• _ACTIVITY_: Once you find a line containing the word "anchor" in the entries below, copy it.

[Source records]
○ ○ ○ ○ ○ ○ ○

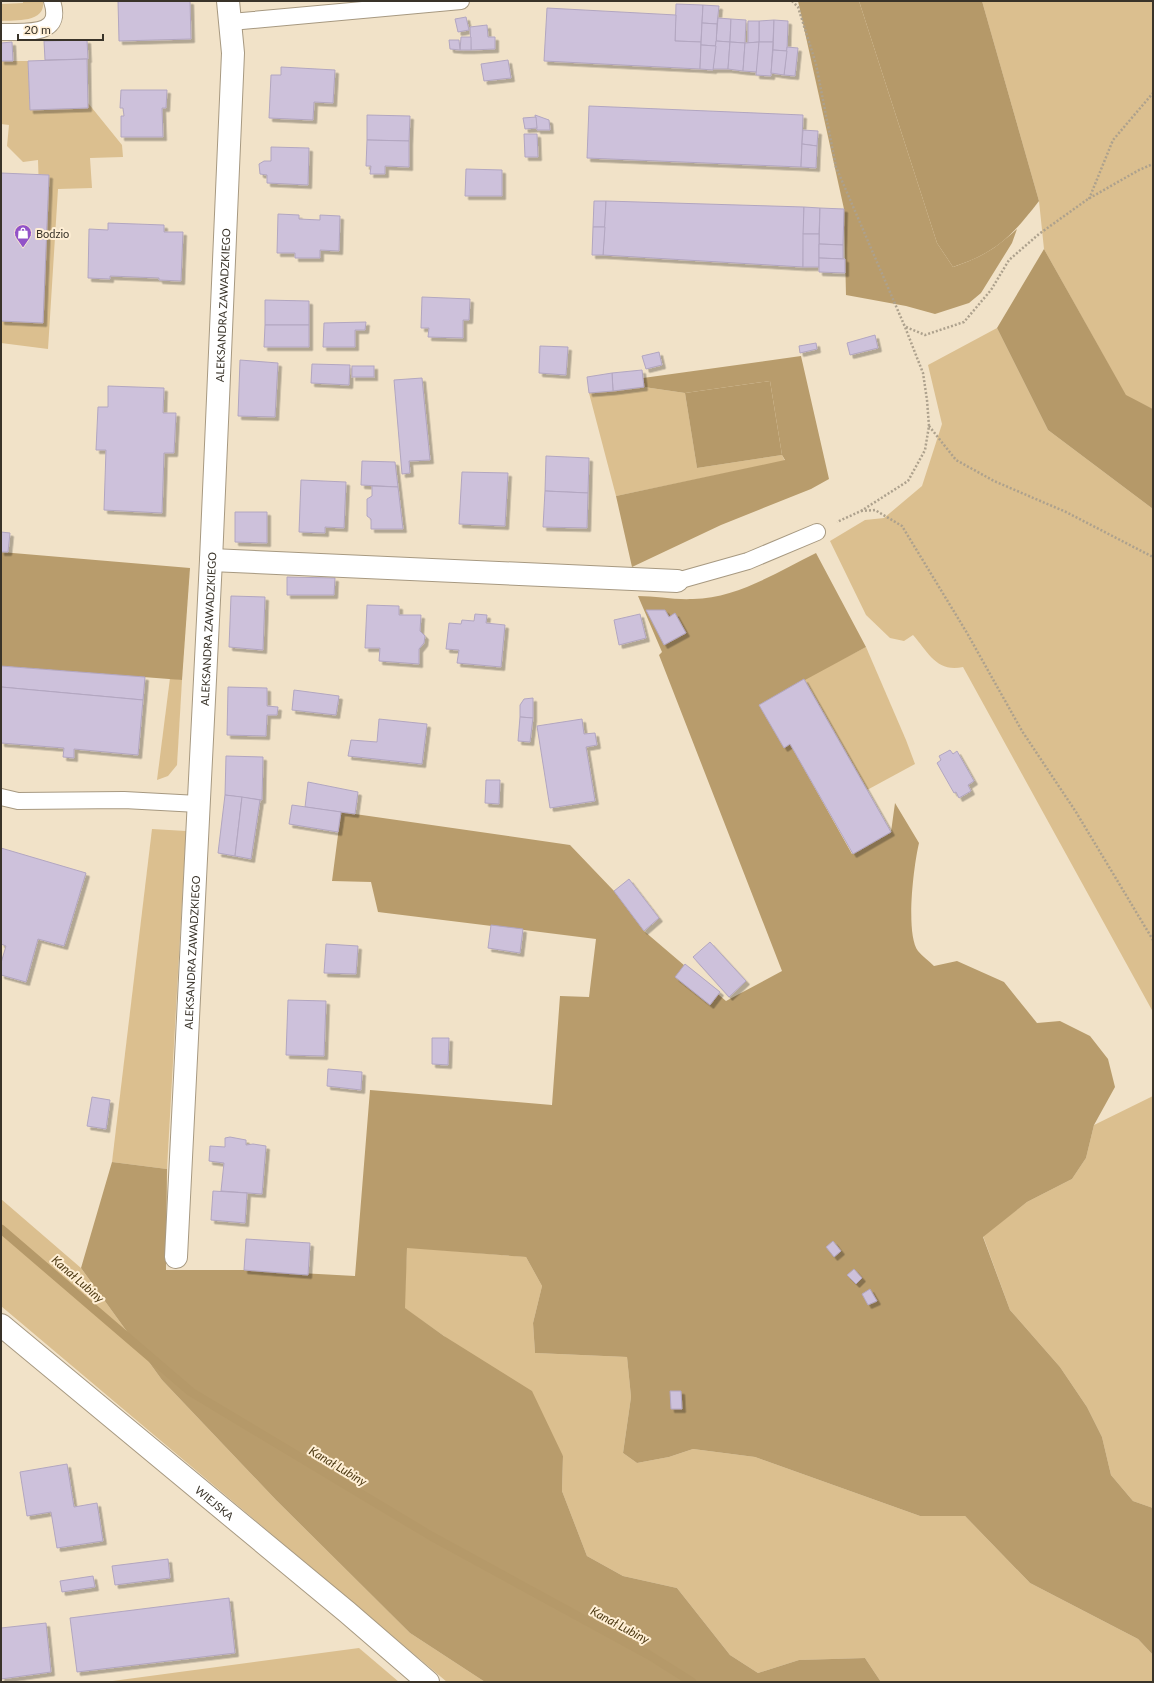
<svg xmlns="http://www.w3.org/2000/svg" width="1154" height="1683" viewBox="0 0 1154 1683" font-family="Lato,sans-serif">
<defs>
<filter id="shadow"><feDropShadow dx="3.5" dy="3.5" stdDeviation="0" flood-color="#0004"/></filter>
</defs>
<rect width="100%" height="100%" fill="#f1e2c8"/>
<g fill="#dbbf8f">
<path d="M23,1H43C46,23 15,20 1,21V4L23,3Z"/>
<path d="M982,1H1153V409L1126,396L1044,249L1039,201Z"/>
<path d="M1,61H28L31,110L88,108V103L122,145L123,157L90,158L92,188L58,189L48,349L1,343V321L43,323L38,160L23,162L7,146L9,125L1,124Z"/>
<path d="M997,328L1048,430L1153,509V1012L963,667C937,673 928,652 913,635L904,641L890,638L866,615L830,541L865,520L884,518L922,486L942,424L928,365Z"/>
<path d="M644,387L685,393L697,468L782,455L785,461L616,496L589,393Z"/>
<path d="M866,647L906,740L915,764L867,790L804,679Z"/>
<path d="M170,678L182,680L177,765L168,776L157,780Z"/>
<path d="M152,829L186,831L167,1169L112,1162Z"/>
<path d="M1153,1096V1508L1133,1501L1111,1475L1102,1437L1087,1407L1060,1367L1010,1310L983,1236L1027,1202L1072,1179L1086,1158L1094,1125Z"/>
<path d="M1,1199L81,1268L162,1380L276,1500L410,1633L485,1682H447L1,1306Z"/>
<path d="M407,1247L526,1257L542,1286L533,1323L535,1353L627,1357L631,1397L623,1453L637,1463L669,1457L693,1449L755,1457L920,1516H965L1030,1583L1138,1639L1153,1655V1682H881L865,1658L799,1660L758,1673L730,1655L677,1588L623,1576L587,1556L562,1491L563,1456L444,1336L404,1308Z"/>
<path d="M359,1648L399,1682H105Z"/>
</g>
<g fill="#b89c6c">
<path d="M798,1H859L937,243L953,267C982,257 995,249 1017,229L1012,243L981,293L969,303L935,314L906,306L846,295L844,209Z"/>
<path d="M801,356L829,479L811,489L721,525L632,567L616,496L785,460L782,455L770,381L685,393L644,387L643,378Z"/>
<path d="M1,552L190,568L182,680L1,666Z"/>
<path d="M816,553L866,647L759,705L784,748L790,744L852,854L891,832L895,803L919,843C914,864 905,933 918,951C922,956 929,961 934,966L957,961L1004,982L1037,1023L1060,1021L1090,1036L1108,1059L1115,1087L1094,1125L1086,1158L1072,1179L1027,1202L983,1237L1010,1310L1060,1367L1087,1407L1102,1437L1111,1475L1133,1501L1153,1508V1655L1138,1639L1030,1583L965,1516H920L755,1457L693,1449L669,1457L637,1463L623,1453L631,1397L627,1357L535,1353L533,1323L542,1286L526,1257L407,1248L405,1308L444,1336L532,1391L563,1456L562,1491L587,1556L623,1576L677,1588L730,1655L758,1673L799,1660L865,1658L881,1682H485L410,1633L276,1500L162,1380L81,1268L112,1162L167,1169L166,1270H244L355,1276L370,1090L552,1105L560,996L589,997L596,939L378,912L371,882L332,881L341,812L570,845L614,891L644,931L726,1001L782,971L659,655L662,652L638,596C656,596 674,600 693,599C738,598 777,572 816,553Z"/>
</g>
<g fill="#b59969">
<path d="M859,1H982L1039,201C1011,237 997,252 953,267L937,243Z"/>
<path d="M1044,249L1126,395L1153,409V509L1048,430L997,328Z"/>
<path d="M770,381L782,455L697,468L685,393Z"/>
</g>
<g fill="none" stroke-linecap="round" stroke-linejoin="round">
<path stroke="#b59969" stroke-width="9" d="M1,1229L191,1392L431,1536L649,1655L692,1682"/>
</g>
<g fill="#cdc1db" stroke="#b2a6c0" filter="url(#shadow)">
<path d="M118,1H190L191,39L119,41Z"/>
<path d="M676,4L703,5L701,42L675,41Z"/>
<path d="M703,5L719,6L717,24L702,23Z"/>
<path d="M547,8L676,15L675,41L701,42L700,69L544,61Z"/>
<path d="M466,17L469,30L458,32L455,19Z"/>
<path d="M718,18L731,19L730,42L716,41Z"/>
<path d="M731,19L746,20L745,43L730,42Z"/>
<path d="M774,20L773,42H759V21Z"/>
<path d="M774,20L788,21L787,51L773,50Z"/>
<path d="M748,21H759V42L748,43Z"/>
<path d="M702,23L717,24L716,46L701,45Z"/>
<path d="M487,25L488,37H495V49L471,50L470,27Z"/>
<path d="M461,37H471V50H460Z"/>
<path d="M87,40L88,59L45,60L44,41Z"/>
<path d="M449,40H459L460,50L450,49Z"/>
<path d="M716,41L730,42L728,69H713Z"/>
<path d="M12,42L13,61H1V43Z"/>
<path d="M730,42L745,43L743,71L728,69Z"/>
<path d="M759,42L757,72L743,71L745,43Z"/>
<path d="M759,42H773L771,76L756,75Z"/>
<path d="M701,45L716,46L713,70L700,69Z"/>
<path d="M787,47L798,48L795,76L784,75Z"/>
<path d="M773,50L787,51L784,75L771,73Z"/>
<path d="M87,59L88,108L30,110L28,61Z"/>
<path d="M508,60L511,78L484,81L481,64Z"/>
<path d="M281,67L335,70L333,103L314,102L313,120L269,118L271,75H281Z"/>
<path d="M121,90H167L166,108H162L163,137H121V116H124L123,108H120Z"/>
<path d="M589,106L803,115L801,167L587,158Z"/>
<path d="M367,115L410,116L409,141L367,140Z"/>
<path d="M535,115L549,120L550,130H537Z"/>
<path d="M536,117L537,128L525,129L523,118Z"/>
<path d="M803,130L818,131L817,146L802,144Z"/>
<path d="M524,134H537L538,157H525Z"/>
<path d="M367,140L409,141V167L385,166V174H370L371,166H366Z"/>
<path d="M802,144L817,146L816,168L801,167Z"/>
<path d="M271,147L309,148L308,185L267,183V175L260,174L259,164L264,161H271Z"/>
<path d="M466,169L502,170V196H465Z"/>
<path d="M1,173L49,175L43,323L1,321Z"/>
<path d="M594,201H606L605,227H593Z"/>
<path d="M606,201L804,207L803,267L603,255Z"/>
<path d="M804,207L820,208L819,234H803Z"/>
<path d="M820,208L844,209L843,245L819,244Z"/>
<path d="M278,214L299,215V219L320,220V215L340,216L339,251L320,250V258H295V253H277Z"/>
<path d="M108,223L164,225V232H183L181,281L159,280V278L110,276V279L88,278L89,229L108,230Z"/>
<path d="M593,227H605L603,255H592Z"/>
<rect x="803" y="234" width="16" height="33"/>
<path d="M819,244L843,245V259L819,258Z"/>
<path d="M819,258L845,259V273L819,272Z"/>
<path d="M422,297L470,299L469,320H463V338L428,337L429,328H421Z"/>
<path d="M265,300L309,301V325H265Z"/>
<path d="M366,322L365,330H355V347H323L324,323Z"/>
<path d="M265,325H309V347H264Z"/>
<path d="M875,335L878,348L850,355L847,343Z"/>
<path d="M816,343L817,349L800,353L799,346Z"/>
<path d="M540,346L568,347L566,375L539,373Z"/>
<path d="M659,352L662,365L646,369L642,356Z"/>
<path d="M240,360L278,363L275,417L238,416Z"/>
<path d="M312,364L350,365L349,385L311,383Z"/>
<rect x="352" y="366" width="22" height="11"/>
<path d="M642,370L644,387L613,391L612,373Z"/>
<path d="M612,373L613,391L589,393L587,377Z"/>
<path d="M422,378L430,460L409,461L410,473L402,474L394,380Z"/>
<path d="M108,386L164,388L163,413H176L174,453H164L162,513L104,510L106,450H96L98,407H108Z"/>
<path d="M546,456L589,458L588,493L545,491Z"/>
<path d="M362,461L395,462L398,487L361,485Z"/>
<path d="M462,472L508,473L505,526L459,524Z"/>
<path d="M301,480L346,482L344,528L325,527V533L299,532Z"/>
<path d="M372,486L398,487L403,529H371V519L367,516V499L372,496Z"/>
<path d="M545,491L588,493L587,528L543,527Z"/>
<path d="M235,512H267V543L235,542Z"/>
<path d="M1,532L10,533L8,552H1Z"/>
<path d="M287,577L335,578L334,595H287Z"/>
<path d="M231,596L265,597L263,650L229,647Z"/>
<path d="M367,605L399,606V615H421L420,631L425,636L424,643L419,649V664L379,661L380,648H365Z"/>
<path d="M646,610H665L669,617L675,613L686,633L664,645Z"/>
<path d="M475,614L487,615L486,623L505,625L501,667L457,663L459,650L446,649L449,623L461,624L462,620L474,621Z"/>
<path d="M640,614L646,638L619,645L614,620Z"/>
<path d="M1,666L145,677L143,700L1,687Z"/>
<path d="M804,679L891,832L853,854L790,744L784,748L759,705Z"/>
<path d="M1,687L143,700L138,755L74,749V758L63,757L64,748L1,743Z"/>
<path d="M228,687L267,688V706L278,707L277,715H267L266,736L227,735Z"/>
<path d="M294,690L339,696L336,715L292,710Z"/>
<path d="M533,698V718L520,717V705L524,699Z"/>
<path d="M520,717L533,718L530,742L518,741Z"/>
<path d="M379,719L427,724L422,764L348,756L351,740L377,742Z"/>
<path d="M582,719L584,734L595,733L597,745L586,747L595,801L550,808L537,726Z"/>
<path d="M950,750L953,754L957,751L974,781L968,785L971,791L959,798L956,792L954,793L937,763L941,760L939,756Z"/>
<path d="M226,756L263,757L262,800L225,795Z"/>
<path d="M486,780H500L499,804L485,803Z"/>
<path d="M308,782L358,792L355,814L305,807Z"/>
<path d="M225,795L242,797L235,856L218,853Z"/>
<path d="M242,797L260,800L251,859L235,856Z"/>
<path d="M292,805L341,812L338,832L289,824Z"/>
<path d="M1,848L86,873L64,946L38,939L26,982L1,975V963L6,946L1,944Z"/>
<path d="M629,879L659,918L644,931L614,891Z"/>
<path d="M491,925L523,929L520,953L488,948Z"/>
<path d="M710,942L746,981L729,997L693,957Z"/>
<path d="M326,944L358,946L356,974L324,973Z"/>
<path d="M685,964L720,992L710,1005L675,977Z"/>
<path d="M288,1000L326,1001L324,1056L286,1055Z"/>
<path d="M432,1038H449L448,1065L432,1064Z"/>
<path d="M328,1069L362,1072L361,1090L327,1086Z"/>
<path d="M92,1097L110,1100L106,1129L87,1126Z"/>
<path d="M230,1137L246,1140V1145L253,1144L266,1146L262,1194L221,1191L224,1163L209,1161L210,1146L225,1147V1138Z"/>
<path d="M213,1191L247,1193L245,1223L211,1220Z"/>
<path d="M246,1239L310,1243L308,1275L244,1270Z"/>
<path d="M833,1241L841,1251L834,1257L826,1247Z"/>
<path d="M854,1269L862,1278L856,1284L847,1275Z"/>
<path d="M870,1289L877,1301L868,1305L862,1294Z"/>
<path d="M670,1391H681L682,1409H671Z"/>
<path d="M67,1464L74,1507L97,1503L103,1541L57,1548L51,1512L27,1516L20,1472Z"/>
<path d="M168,1559L170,1578L115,1585L112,1566Z"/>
<path d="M93,1576L95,1587L62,1592L60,1581Z"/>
<path d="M229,1598L235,1653L77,1672L70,1618Z"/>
<path d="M46,1623L51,1672L1,1679V1628Z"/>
</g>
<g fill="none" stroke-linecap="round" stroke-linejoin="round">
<g stroke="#a79981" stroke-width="18">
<g id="service">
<path d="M231,22L461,1"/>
<path d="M1,32C24,31 64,38 52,1"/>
<path d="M677,581L748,561L817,532"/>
<path d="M1,797L18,801L124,800L198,804"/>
</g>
</g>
<g stroke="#a79981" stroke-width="24">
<g id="minor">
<path d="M211,560L677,581"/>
<path id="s1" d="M176,1257L211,560L233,53L228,1"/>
</g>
</g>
<g stroke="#a79981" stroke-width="24">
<g id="tertiary">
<path id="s2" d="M1,1325L347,1612L428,1682"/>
</g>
</g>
<g stroke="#ada18d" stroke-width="2.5" stroke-dasharray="2 2" stroke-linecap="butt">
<path d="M792,1L798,7L816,64L836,167L905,327L923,373L927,400L929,426L925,450L908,481L861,511L837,522"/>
<path d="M1089,199L1113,140L1153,93"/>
<path d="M906,327L925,335L964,322L991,290L1009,260L1039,234L1088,199L1139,170L1153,164"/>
<path d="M929,426L956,460L994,481L1066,512L1153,557"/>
<path d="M861,511L875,510L902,526L967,633L1022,731L1076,812L1153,940"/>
</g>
<use href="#service" stroke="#fff" stroke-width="16"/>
<use href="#minor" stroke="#fff" stroke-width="22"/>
<use href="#tertiary" stroke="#fff" stroke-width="22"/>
</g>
<defs>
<g id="shop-pin" transform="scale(0.9)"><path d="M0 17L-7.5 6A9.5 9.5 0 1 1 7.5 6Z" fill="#9252c8" stroke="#ffefd5"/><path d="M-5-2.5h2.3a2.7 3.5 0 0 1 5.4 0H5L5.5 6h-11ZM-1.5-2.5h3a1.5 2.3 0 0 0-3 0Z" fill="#fff"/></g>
</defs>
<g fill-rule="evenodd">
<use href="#shop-pin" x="23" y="233"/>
</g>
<g text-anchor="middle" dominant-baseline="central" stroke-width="4" stroke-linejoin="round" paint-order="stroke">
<g font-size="11" fill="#393329" stroke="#ffefd5" text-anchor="start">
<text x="36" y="233">Bodzio</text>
</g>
<g font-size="11" fill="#393329" stroke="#ffefd5">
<text stroke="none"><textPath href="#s1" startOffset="953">ALEKSANDRA ZAWADZKIEGO</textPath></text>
<text stroke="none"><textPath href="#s1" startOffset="629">ALEKSANDRA ZAWADZKIEGO</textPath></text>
<text stroke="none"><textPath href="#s1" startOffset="305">ALEKSANDRA ZAWADZKIEGO</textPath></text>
<text stroke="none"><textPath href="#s2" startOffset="278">WIEJSKA</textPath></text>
</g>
<g font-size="12" font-style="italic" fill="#4e3a13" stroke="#ffefd5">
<text transform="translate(78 1279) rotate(41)">Kanał Lubiny</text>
<text transform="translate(338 1466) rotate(31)">Kanał Lubiny</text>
<text transform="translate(620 1625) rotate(28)">Kanał Lubiny</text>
</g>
</g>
<rect width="1154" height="1683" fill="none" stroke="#393329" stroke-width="4"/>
<path d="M18 34v6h85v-6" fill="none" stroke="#393329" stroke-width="2"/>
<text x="24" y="34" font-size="12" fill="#393329" stroke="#ffefd5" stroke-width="3" paint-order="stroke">20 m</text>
</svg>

○ ○ ○ ○ ○ ○ ○

• _ANSWER SECTION_:
<g text-anchor="middle" dominant-baseline="central" stroke-width="4" stroke-linejoin="round" paint-order="stroke">
<g font-size="11" fill="#393329" stroke="#ffefd5" text-anchor="start">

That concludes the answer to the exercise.